• **EXERCISE 1**
Report how many lines of the records contain the string "kern", counting only matches with the same case.
* * *
However, the chorus frogs loved the massive rains. They showed up again in late February, croaked louder than a garage rock band, and mated their way into parenting perhaps 1400 tadpoles.
Over 1200 tadpoles hatched in the lower pond, and over 200 hatched in the new upper pond.
The chorus frogs’ return was so widespread that they even successfully mated in my other two ponds (the predators’ ponds) well away from the Frog Mitigation area. Hungry gold fish and bullfrogs had eaten all the chorus frogs in those ponds years ago, but the frogs rallied and came back this spring. I moved their egg sacs to the newer, upper, fish-free pond in the Frog Mitigation Area.
The chorus frogs in my yard have apparently drastically adapted to the local climate. They mated and fertilized eggs even when air temperatures fell below freezing, although the water did not freeze.
I perused the ponds every morning and saw fresh egg sacs even after evenings when the air temperature plummeted below 32 F. Chorus frog scientific literature claimed that frog won’t breed in temperatures below 54 degrees. The studies do acknowledge that local populations dramatically alter their behavior to adjust to local conditions.
Adding a new pond and expanding the creek almost doubled the aquatic habitat in the Frog Mitigation Area, and the frogs took advantage.
The frogs committed amplexus ( the scientific term for frogs mating) all night long in the new Upper Pond. The male frog clasps the female from behind, and sprays sperm on her eggs as she emits a jelly-like egg sac. she attaches the sac to underwater plants. Afterwards they share a smoke, and go their separate ways.
The hundreds of additional tadpoles that hatched in the new pond are a pure bonus. However the frogs still mated in the the older pond more frequently. The new pond yielded about 20 tadpole per square foot of water surface, while the older pond produced about 40.
* * *
• **EXERCISE 2**
List every number written in digits in the chorus frog text above, in the order they appear.

• **RAW RECORDS**
* * *
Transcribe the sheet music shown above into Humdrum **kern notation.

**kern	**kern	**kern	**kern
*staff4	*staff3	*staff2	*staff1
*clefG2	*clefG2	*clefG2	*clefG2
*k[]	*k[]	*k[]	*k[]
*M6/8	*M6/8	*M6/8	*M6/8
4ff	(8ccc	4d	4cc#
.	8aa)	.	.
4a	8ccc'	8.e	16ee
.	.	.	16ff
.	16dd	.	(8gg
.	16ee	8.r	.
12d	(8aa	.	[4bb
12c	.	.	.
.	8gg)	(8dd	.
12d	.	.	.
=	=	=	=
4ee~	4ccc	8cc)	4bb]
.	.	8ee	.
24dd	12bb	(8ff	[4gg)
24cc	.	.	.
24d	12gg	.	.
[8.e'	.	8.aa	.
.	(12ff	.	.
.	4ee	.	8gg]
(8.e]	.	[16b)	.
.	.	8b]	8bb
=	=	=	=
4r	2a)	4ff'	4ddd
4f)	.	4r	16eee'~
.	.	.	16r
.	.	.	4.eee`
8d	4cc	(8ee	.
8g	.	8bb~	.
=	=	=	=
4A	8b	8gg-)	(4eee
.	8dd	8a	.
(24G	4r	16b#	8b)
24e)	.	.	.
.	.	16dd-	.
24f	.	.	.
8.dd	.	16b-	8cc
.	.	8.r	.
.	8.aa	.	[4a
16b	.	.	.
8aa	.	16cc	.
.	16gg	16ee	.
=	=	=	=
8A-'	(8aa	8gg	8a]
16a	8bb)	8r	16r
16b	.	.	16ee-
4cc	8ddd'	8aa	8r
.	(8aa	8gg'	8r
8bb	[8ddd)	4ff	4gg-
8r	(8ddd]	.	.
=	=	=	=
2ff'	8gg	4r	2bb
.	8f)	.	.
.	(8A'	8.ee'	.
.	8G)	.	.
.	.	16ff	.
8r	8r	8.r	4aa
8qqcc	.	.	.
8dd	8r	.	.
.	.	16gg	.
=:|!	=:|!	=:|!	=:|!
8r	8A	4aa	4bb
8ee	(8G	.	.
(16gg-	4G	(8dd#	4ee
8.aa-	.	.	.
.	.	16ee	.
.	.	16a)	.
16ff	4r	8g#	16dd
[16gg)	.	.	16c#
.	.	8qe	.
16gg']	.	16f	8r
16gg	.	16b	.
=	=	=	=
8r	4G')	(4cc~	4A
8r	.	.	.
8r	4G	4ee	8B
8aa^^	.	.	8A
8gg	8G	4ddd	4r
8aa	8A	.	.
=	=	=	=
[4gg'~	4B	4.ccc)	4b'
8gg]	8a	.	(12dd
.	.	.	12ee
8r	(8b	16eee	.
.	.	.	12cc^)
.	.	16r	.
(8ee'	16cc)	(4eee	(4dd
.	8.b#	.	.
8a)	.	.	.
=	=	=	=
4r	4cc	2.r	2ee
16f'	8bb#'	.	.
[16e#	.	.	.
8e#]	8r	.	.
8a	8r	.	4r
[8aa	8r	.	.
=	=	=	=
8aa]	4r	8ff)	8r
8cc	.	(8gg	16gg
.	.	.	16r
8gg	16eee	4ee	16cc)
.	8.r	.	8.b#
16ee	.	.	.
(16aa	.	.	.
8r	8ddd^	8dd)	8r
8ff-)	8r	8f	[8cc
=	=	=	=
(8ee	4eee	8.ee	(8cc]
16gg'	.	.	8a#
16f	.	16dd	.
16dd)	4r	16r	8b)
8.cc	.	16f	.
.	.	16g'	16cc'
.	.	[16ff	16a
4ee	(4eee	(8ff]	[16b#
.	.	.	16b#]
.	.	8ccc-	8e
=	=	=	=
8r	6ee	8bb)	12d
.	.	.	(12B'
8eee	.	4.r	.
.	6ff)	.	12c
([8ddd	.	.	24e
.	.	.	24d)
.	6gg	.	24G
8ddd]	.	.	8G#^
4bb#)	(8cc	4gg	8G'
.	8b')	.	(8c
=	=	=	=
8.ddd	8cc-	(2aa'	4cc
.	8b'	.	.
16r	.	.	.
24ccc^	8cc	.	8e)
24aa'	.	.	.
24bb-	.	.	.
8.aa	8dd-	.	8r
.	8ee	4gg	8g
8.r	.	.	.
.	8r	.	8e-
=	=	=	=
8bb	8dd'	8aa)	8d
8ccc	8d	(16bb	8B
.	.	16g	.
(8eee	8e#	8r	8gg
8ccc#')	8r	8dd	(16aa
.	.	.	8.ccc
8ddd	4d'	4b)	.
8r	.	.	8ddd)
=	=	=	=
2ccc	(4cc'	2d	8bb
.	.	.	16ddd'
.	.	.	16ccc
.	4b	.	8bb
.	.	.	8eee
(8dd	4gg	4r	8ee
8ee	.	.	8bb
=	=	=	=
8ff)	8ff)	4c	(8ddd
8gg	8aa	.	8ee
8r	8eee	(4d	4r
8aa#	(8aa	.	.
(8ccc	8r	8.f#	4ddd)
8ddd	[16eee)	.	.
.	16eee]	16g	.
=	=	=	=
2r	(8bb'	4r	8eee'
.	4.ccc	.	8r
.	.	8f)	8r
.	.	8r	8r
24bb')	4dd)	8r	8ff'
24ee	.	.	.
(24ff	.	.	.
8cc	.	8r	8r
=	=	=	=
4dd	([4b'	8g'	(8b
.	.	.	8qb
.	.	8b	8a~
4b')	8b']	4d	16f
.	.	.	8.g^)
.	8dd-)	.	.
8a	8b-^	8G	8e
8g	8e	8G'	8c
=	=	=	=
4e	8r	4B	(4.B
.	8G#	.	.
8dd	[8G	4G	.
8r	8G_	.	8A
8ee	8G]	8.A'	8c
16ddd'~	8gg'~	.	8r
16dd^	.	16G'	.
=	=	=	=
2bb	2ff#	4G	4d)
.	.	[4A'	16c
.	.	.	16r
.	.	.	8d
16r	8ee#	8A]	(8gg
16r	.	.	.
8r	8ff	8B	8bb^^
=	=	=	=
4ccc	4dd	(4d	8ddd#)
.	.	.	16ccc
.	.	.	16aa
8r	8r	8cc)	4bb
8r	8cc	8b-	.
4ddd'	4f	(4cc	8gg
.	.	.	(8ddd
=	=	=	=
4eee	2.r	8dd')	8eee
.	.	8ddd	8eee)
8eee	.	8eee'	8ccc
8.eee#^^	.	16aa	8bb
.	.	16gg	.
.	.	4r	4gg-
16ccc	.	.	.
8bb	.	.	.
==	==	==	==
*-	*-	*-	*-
* * *
• **RESPONSE 1**
2

• **RESPONSE 2**
1400, 1200, 200, 32, 54, 20, 40